Okuyucumuz “adı bile Türkiye olan örgütler” diyor. Sovyetler Birliği’nde devrime öncülük eden partinin adının RSDİP(B) Rusya Sosyal Demokrat İşçi Partisi olduğunu görmezden geliyor. RDSİP’ (B)’in, milliyetçi, şoven, ya da bir ulusun partisi olduğunu ise bugüne dek hiçbir akıllı iddia edememiştir. İradi zorlamalarla Türkiye Kürdistanı’nı Türkiye’den “ayrı” görmek ve bu “ayrı”ya göre örgütün kurulmasını istemek, M-L bir tutum olamayacağı gibi, devrime ve proletaryaya da hizmet etmez. Örneğin Cezayir-Fransa örneğini yanlış anlayışılıyor.  Bazıları tarafından yadırgansa bile, Fransız emperyalizminin deniz aşırı sömürgesi Cezayir’in durumu ile Türkiye ve Türkiye Kürdistan’ının durumu farklıdır. Fransız komünistleri isteseler de Cezayir ve Fransa’da proletaryanın tek örgütünü oluşturamazlardı. Buradan hareketle ayrı örgütlenmeyi mutlaklaştıran ulusalcı arkadaşlara önerimiz, burjuva ulusalcılığının değil, M-L’in bakış açısıyla sorunlara yaklaşmalarıdır. Kişi eğer Marksist-Leninist olma iddiasında ise, Lenin’in ulusal soruna yaklaşımını temel alır. Lenin, bir tek devlet sınırları içindeki tüm uluslardan proletaryanın tek örgütünü esas alır ve savunur. Ve biz Kürt, Türk komünistleri olarak bunu yapıyoruz. Bu “ayrı devlet” sınırları içindeki ulusların ezilen, bağımlı, ya da sömürge ulus durumunda olmaları durumunu değiştirmez.

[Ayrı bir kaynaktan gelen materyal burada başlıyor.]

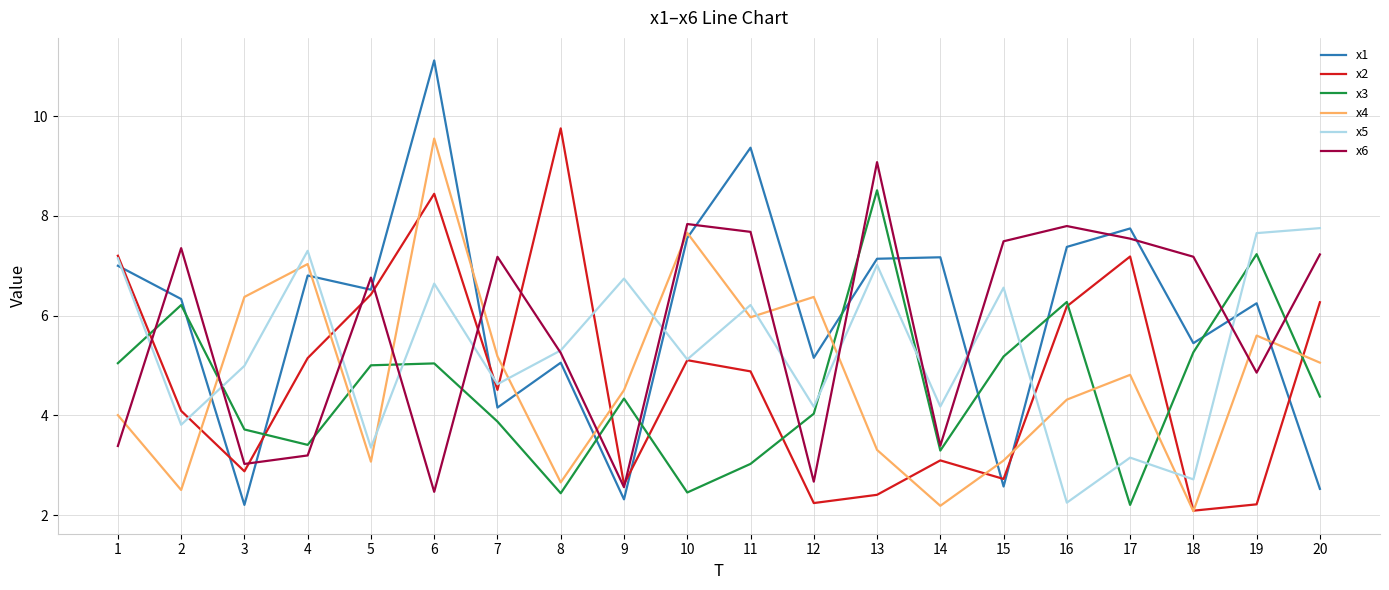

What is the sum of all x3 values?

91.0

 Her halde bizim Kürdistan’da Kürdistan seksiyonu  olarak örgütlenip ve mücadele ettiğimizi biliniyor. Ezilen ya da sömürge ulus devrimcilerinin “ayrı örgüt”ü savunmadıkları ve savunmalarının Marksist-Leninist bir tutum olmadığını biliyordur: Ancak şunu da belirtelim ki biz, ezilen ulusun örgütlenmesi özgürlüğünü de savunmuyoruz ve bunun içinde örneğin PKK’ya “neden ayrı örgütleniyorsun?” demiyoruz. Bizim PKK ile geçmişteki tartışmalarımız onların M-L adına ve proletaryanın “ayrı örgütü”nü savunmaları bizimse Marksist-Leninist tutumu benimseyerek proletaryanın uluslara göre bölünmesine karşı çıkmamızdı.

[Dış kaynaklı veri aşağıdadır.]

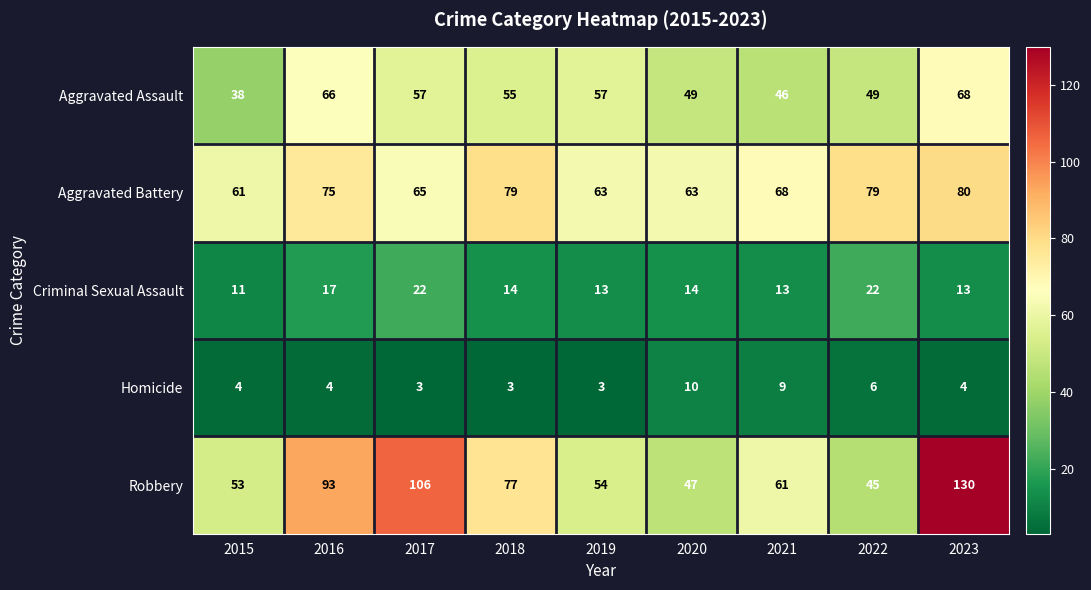

How many categories are shown in the chart?

9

Kürt özgürlük hareketini ezilen ve bağımlı Kürt ulusunun ulusal kurtuluşçu dost bir örgüt olarak gördük, KÖH, dost örgüt olarak görmek onun politikalarını her bakımdan desteklemek anlamına gelmez.  

Son olarak şunu belirtelim; Biz komünistler   Kürdistan’da Kürt işçilerinin örgütü olarak var olmalıyız Çünkü biz aynı zamanda Kürt komünistleriyiz. Kürt, Türk ve çeşitli milliyetlerden işçi ve emekçilerin çıkarlarının ortak olduğunu düşünüyoruz. Ulusal baskı bu gerçeğin görülmesini asla engellememelidir. Kürdistan’ı bugünkü statü içinde, yani ezilen bağımlılık ilişkisi içinde tutan emperyalizm ve Türk egemen sınıflarıdır ve bu güçler Türk ulusundan emekçilerin de düşmanlarıdır. Kürt egemenleri de bu güçlerle kader birliği yapmıştır. Bütün bu güçlere karşı aynı örgüt içinde örgütlenerek mücadele etmek tek doğru tutumdur.

Biz emperyalizme, faşist diktatörlüğe karşı mücadele eden ve mücadele potansiyeli taşıyan her grup ve kişiyle ittifak ve devrimci birlik yapmaktan yanayız. Bunun için çaba gösteriyoruz. KÖH ortaya çıktığı ilk yıllarda her ne kadar ulusal-devrimci bir örgüt olarak ortaya çıkmış ve süreç içinde reformist bir hatta kapaklanmış olsada, demokrat ilerici bir örgüt olarak gördük ve demokrat davrandığı sürece onunla ittifak yana olduk. Çünkü ortak düşmanlara karşı savaşıyoruz. Bu da bizim ittifak yapmamızı gerektiren ortak hedeftir. Ve bu pratikte gerçekleşecektir.